Pollock studied at the University of Manitoba and earned a Ph.D. from the University of Alberta in 1994. After postdoctoral work on beetle systematics and a stint studying fire ecology on the tallgrass prairie, he eventually settled at Eastern New Mexico University, where he now curates the invertebrate collection at the university's natural history museum.

== Research ==

Much of Pollock's career has gone into untangling the classification of obscure beetle families — Mycteridae, Pythidae, Pyrochroidae, Boridae, Melandryidae, Salpingidae, and their relatives — work that rarely makes headlines but quietly fills in the map of an enormous, under-studied group of insects. In a 2012 interview about a newly identified Wisconsin species, Mycterus youngi, he described a long-standing attachment to what he called "orphan beetles" — small, economically unremarkable species that "fall through the cracks" of funding and attention precisely because they don't bite, sting, or damage crops. "I just want to keep adding to the list of things we didn't know," he said.

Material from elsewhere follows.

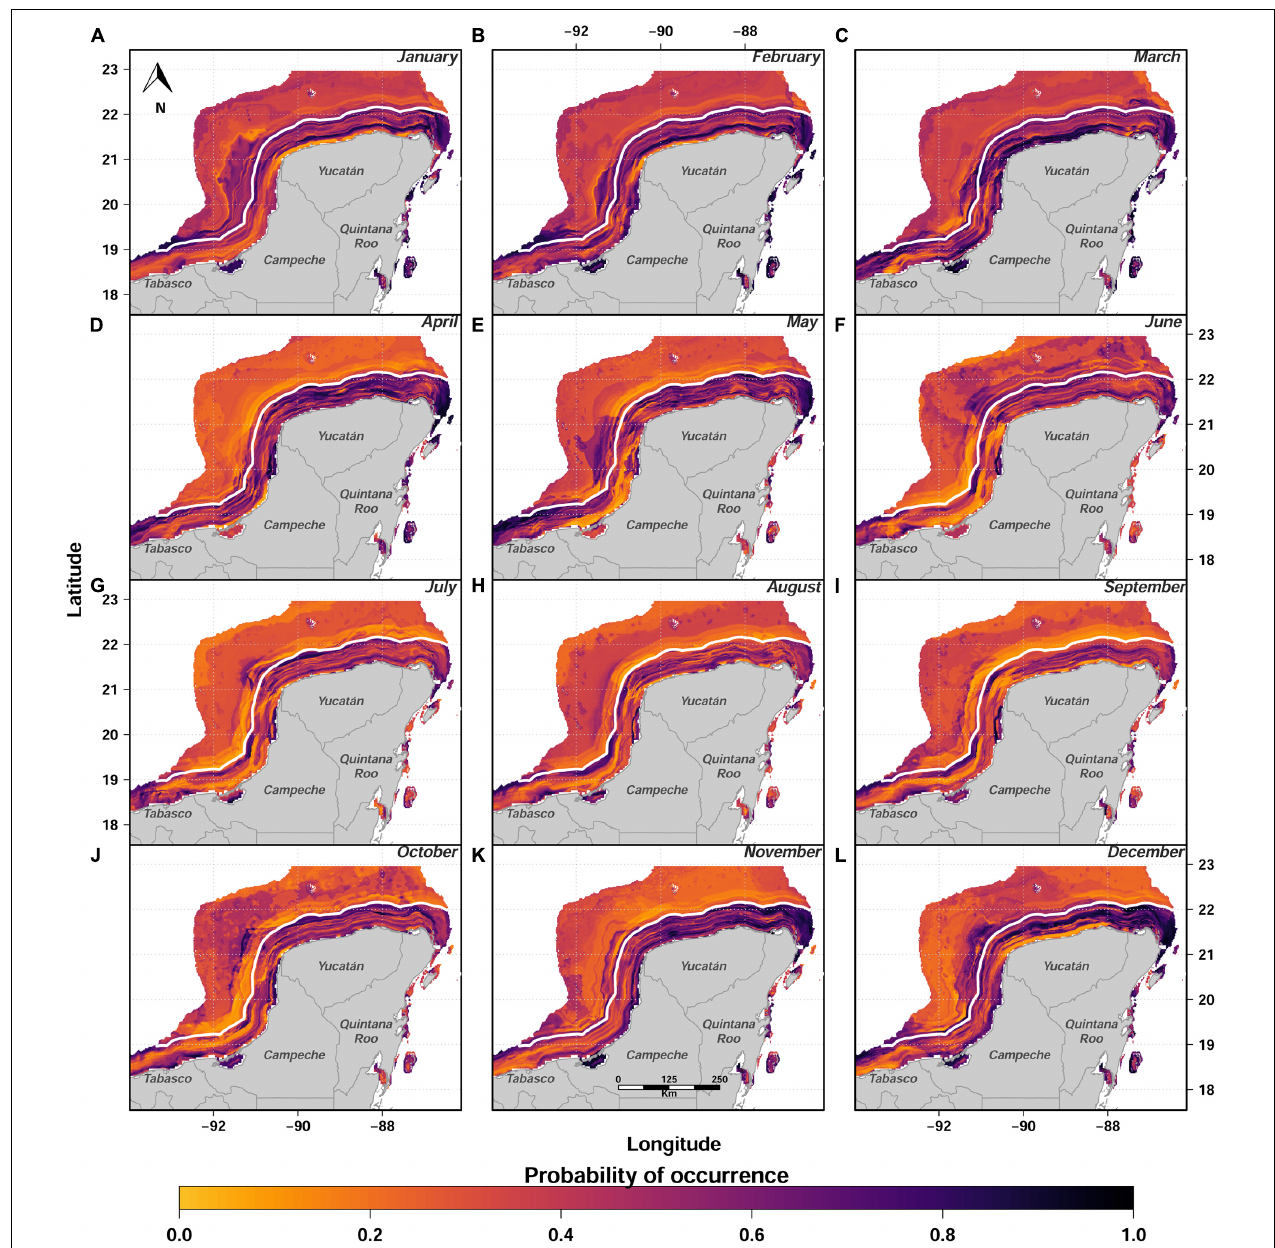
FIGURE 4 | Monthly ensemble model forecasting (median ensemble model; A-L ) for potential fishing grounds. Color scale represents the probability of occurrence of fishing activities given certain environmental conditions; the darker the color, the higher the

One contribution stands out for its strangeness rather than its obscurity: a 2002 study, co-written with Benjamin Normark, on Micromalthus debilis, the telephone-pole beetle. It is the only living member of its family, and its larvae reproduce almost entirely by giving birth to more larvae without ever mating — one of the strangest life cycles known in insects. Pollock and Normark's paper remains a key reference on how that life cycle was pieced together and what it means for beetle evolution.

He also discovered the Australian beetle genus Binburrum in 1995, and in 2020, working with then-doctoral student Yun Hsiao, described three new species in the genus. In a nod to their rarity, the pair named them Binburrum articuno, B. moltres, and B. zapdos, after the "legendary birds" of the Pokémon franchise. The story spread well beyond entomology circles, picked up by dozens of outlets internationally — including USA Today, IGN, GameSpot, Kotaku, and the United Kingdom's Metro — making it, by some distance, the most widely reported moment of his career.

Other taxonomists have returned the favor: at least two beetle species have been named in his honor, including Trictenotoma pollocki Telnov & Drumont, 2020, a member of the genus Trictenotoma described from Indochina, whose published etymology credits Pollock as a leading specialist on tenebrionoid beetles.

== Selected publications ==

- Pollock, D.A. & Normark, B.B. (2002). "The life cycle of Micromalthus debilis LeConte (1878) (Coleoptera: Archostemata: Micromalthidae): historical review and evolutionary perspective." Journal of Zoological Systematics and Evolutionary Research 40(2): 105–112.
- Pollock, D.A. (1991). "Natural history, classification, reconstructed phylogeny, and geographic history of Pytho Latreille (Coleoptera: Heteromera: Pythidae)." Memoirs of the Entomological Society of Canada 123(S154): 3–104.
- Bukejs, A., Alekseev, V.I. & Pollock, D.A. (2019). "Waidelotinae, a new subfamily of Pyrochroidae (Coleoptera: Tenebrionoidea) from Baltic amber of the Sambian peninsula." Zootaxa 4664(2): 261–273.
- Hsiao, Y. & Pollock, D.A. (2021). "Contribution to the knowledge of the endemic Australian genus Binburrum Pollock, 1995 (Coleoptera: Pyrochroidae: Pilipalpinae), with description of three new species." The Canadian Entomologist.